Updating a node in an HNSW graph
Updating a node in an HNSW graph usually means changing the vector (and optionally metadata) associated with an existing vertex. The graph topology—layers and edges—was built for the old vector, so a true "in-place" update that keeps the same node ID can leave the graph suboptimal for the new vector.
Summary
- Common approach: delete + insert (see deleting a node / orphan problem) with same logical ID. Or overwrite vector in place; neighbors unchanged—can hurt recall if new vector is far from old.
- For atomic updates, systems may hide old and expose new in one step, with background compaction.
- Pipeline: update request → either in-place overwrite (vector only) or delete + insert (full graph consistency); metadata-only updates need no graph change.
- Trade-off: in-place is fast and simple but can degrade recall; delete+insert preserves quality at the cost of delete handling and extra insert work.
Delete-plus-insert vs. in-place
Many implementations treat an update as a delete plus insert: mark or remove the old node, then insert a new node with the new vector and the same logical ID or external ID. That preserves correctness and keeps the graph consistent, but duplicates work and can leave short-term orphans until the new node is linked. Alternatively, the vector stored at the node is overwritten in place; the neighbors and layer assignment are unchanged. Queries then may follow edges that were chosen for the old vector, which can hurt recall if the new vector is far from the old one.
Delete+insert is safer for recall when the vector change is large; in-place is faster and simpler but best when updates are small or rare.
Metadata-only updates
If only metadata (payload) changes and the vector is unchanged, no graph change is needed. The node’s position in the graph and its neighbors remain valid; only the payload store is updated. This is cheap and avoids any impact on recall or graph structure.
Atomic behavior
For atomic updates in a vector database, the system may hide the old node and expose the new one in a single logical step, with compaction or background repair to clean up. The choice depends on how often updates occur and how critical recall and consistency are. Many systems offer an “upsert” or “update” API that either does in-place overwrite or delete+insert under the hood; check product docs for semantics.
Trade-offs and practical tips
Trade-off: in-place update is fast and avoids delete/insert cost but can leave the graph suboptimal; delete+insert preserves quality at the cost of handling orphans and extra insert work. Practical tip: for frequent small vector changes, in-place may be acceptable; for large changes or strict recall requirements, prefer delete+insert or periodic full rebuild.

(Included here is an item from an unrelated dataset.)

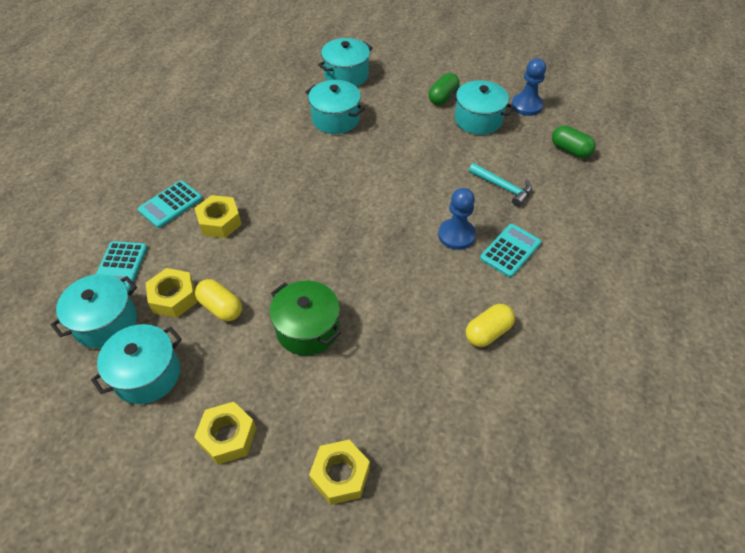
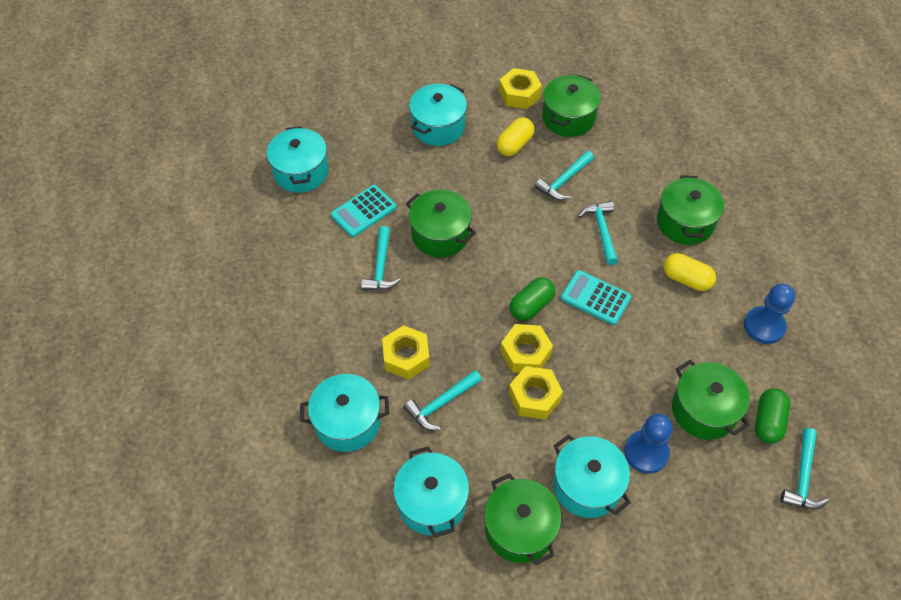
green pot: [270,281,341,356] = 1 -> [406,190,476,257] [484,473,561,565] [542,75,601,137] [657,175,724,245] [672,360,750,440] = 5
turquoise calculator: [96,241,147,292] [138,180,202,228] [480,224,541,277] = 3 -> [331,185,397,237] [561,270,632,325] = 2
turquoise hammer: [469,163,532,207] = 1 -> [361,226,401,290] [403,370,482,430] [535,151,594,200] [578,201,618,265] [781,428,829,509] = 5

Frequently Asked Questions
Should I update in place or delete+insert?
Delete+insert is safer for recall; in-place is faster and simpler but can degrade quality if the vector changes a lot.
Can I update only metadata?
Yes. If the vector is unchanged, no graph change is needed; only the payload/metadata store is updated.
Do neighbors get updated when I change a vector?
Not in standard in-place update. Neighbors still point to the node; only the stored vector value changes. Delete+insert rebuilds links for the new vector.
How do vector DBs expose updates?
Usually an “upsert” or “update” API that either does in-place overwrite or delete+insert under the hood; check the product docs for semantics.